Macrons for long vowels

When the first version of the Index was released nearly 3 years ago, a decision was made to give the ability to search and maintain data the highest priority. In order to facilitate that, all the names and terms were transformed to plain ASCII format (given the overall state of the internet technology at the time). There was some research done recently by Google which shows that Unicode is now widely adapted and supported across the Internet. This gave me reassurance that it's time to revise this decision. Since we migrated to a new platform 6 months ago, it is technologically feasible now to take another step forward and review the way Japanese names and terms are presented in Swordsmith Index and throughout the site. The proposed changes are also based on feedback from visitors and members of Nihonto Club.

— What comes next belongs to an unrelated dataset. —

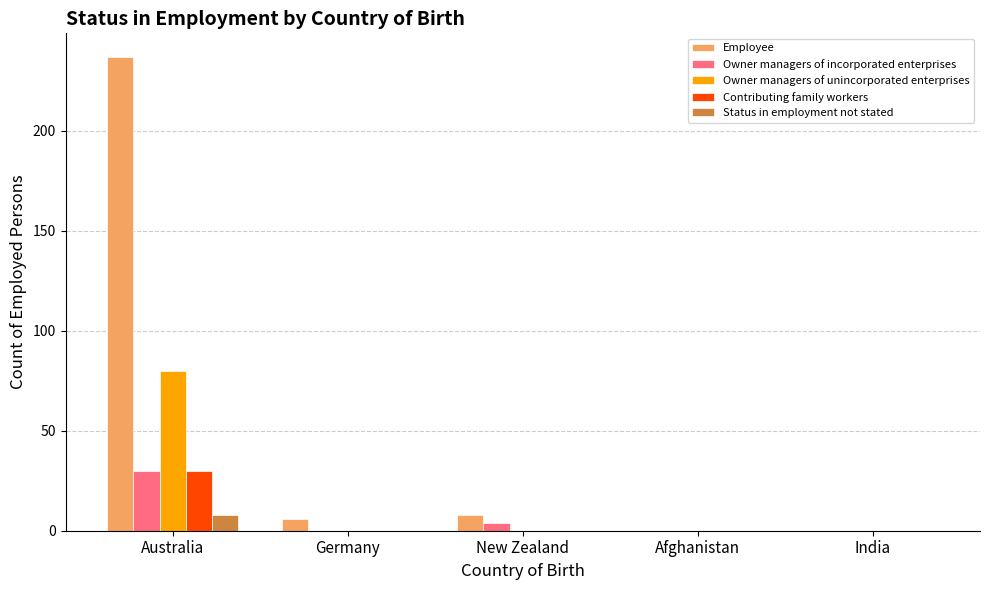

At which category is the sum across all series the highest?

Australia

Most importantly names of smiths, schools, provinces, eras as well as signatures will now be presented using macrons (ō and ū) for long o and u. Submission guidelines for Japan-related articles in Wikipedia are worth to be adapted: Manual of Style (Japan-related articles).

This change won't affect searching as both internal search and Google search can process macrons correctly (e.g. if we search for 'Bishu Osafune' it will find both 'Bishu Osafune' and 'Bishū Osafune'). This should make it easier to reconcile Rōmaji with Kanji, and also help non-Japanese readers with pronunciation. As this is (mostly) manual process, it will take a while to migrate the whole site with tens of thousands records into the new format.

Archaic pronunciations

Rōmaji for iye and suye (家, 末 and alternatives) will be replaced by modern forms ie and sue. E.g. Masaiye and Iyetsugu will be displayed and Masaie and Ietsugu. To find more details about archaic pronunciations, see Historical kana orthography and Romanization of Japanese.

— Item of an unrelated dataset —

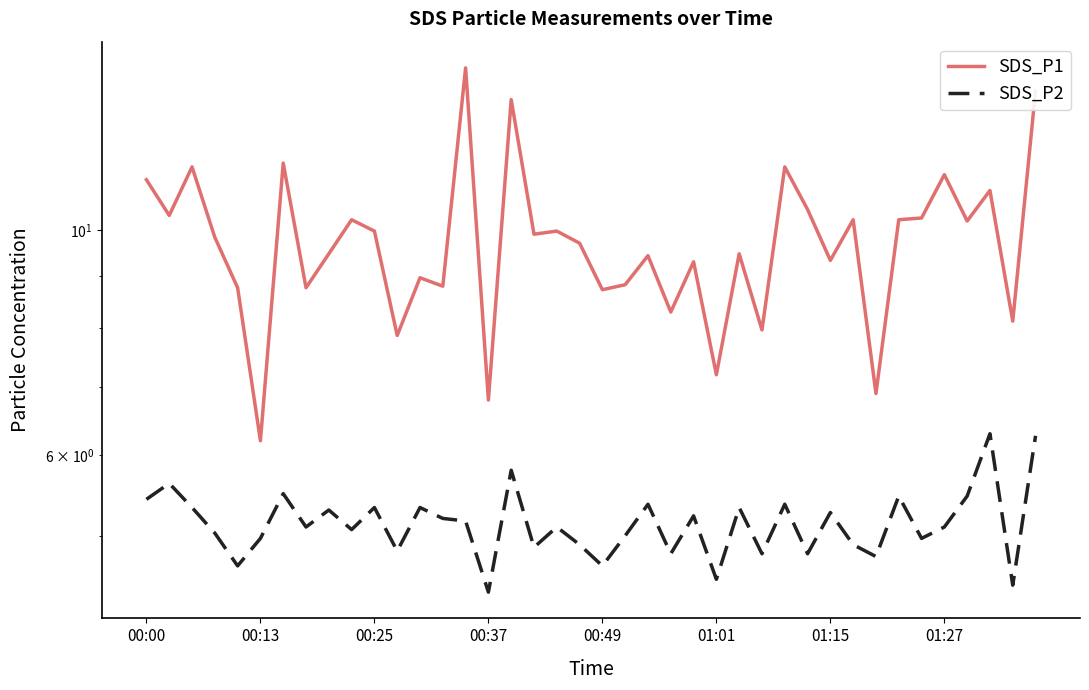

Where does the SDS_P2 series first go above 5?

00:00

I'm still looking at provisions to make the names searchable by both archaic and modern forms.

Prefectures

In the past it was only possible to choose Province in the swordsmith record. Now the list of provinces is extended with a full list of modern prefectures in order to allow correct data entry for modern smiths.

Data quality indicators

There is a 'verified' flag available for each smith record. If true, the record meets minimal requirements (name-province-era) and doesn't contradict what's been recorded in Hawley's for the given smith ID and name. Verification is manual. As data quality slowly improves, more grades may be needed in order to give a simple indication how reliable the record is. 'True' for Verified flag would correspond to the grade 1 (out of 5). While the actual grade system still has to be decided, grades 2 and 3 may correspond to the situation when the record was checked against well-known smith directories and books, like Toko Taikan, Fujishiro's and Meikan and provides enough details to identify the smith confidently. Grades 4 and 5 would be given to records which represent historically important and well known smiths who had prominent and well known works. The higher the grade, the easier it should be when reading a book or a magazine or looking at the sword to tell which smith is mentioned. As a result, the record of a very well known smith which had a number of indistinguishable generations would never get higher grades. I would consider the ability to narrow down the search for smith data to be the most important purpose of the Index.

Smith IDs

Currently smith records use IDs from Hawley's 'Japanese Swordsmiths'. While this approach being widely accepted in Western Nihonto circles, it imposes some restrictions on the expansion of the Index. An alternative system will be proposed, but current facilities to address smith record by Hawley IDs will be left intact. Records which use 'extended' Hawley IDs (IDs which didn't exist in the original book and were added later. They have prefix tmp in front of the ID in the Index) and which don't have easily identifiable provenance will be deleted.

Browsing

As the size of signature database grows, primary way of browsing the Index will be slowly shifting towards signature based approach.


On a side note, all the smith records which were missing both Province and Era are now manually corrected and enriched with data (that is about 750 records in total). In the coming months I'll be targeting all other records which lack the most important information. There may be a possibility that by the end of 2010 Index verification will be completed (that is, all the records will have at least data quality grade 1). All this become possible since I moved to a new iMac which greatly increases the productivity of maintaining Japanese related texts.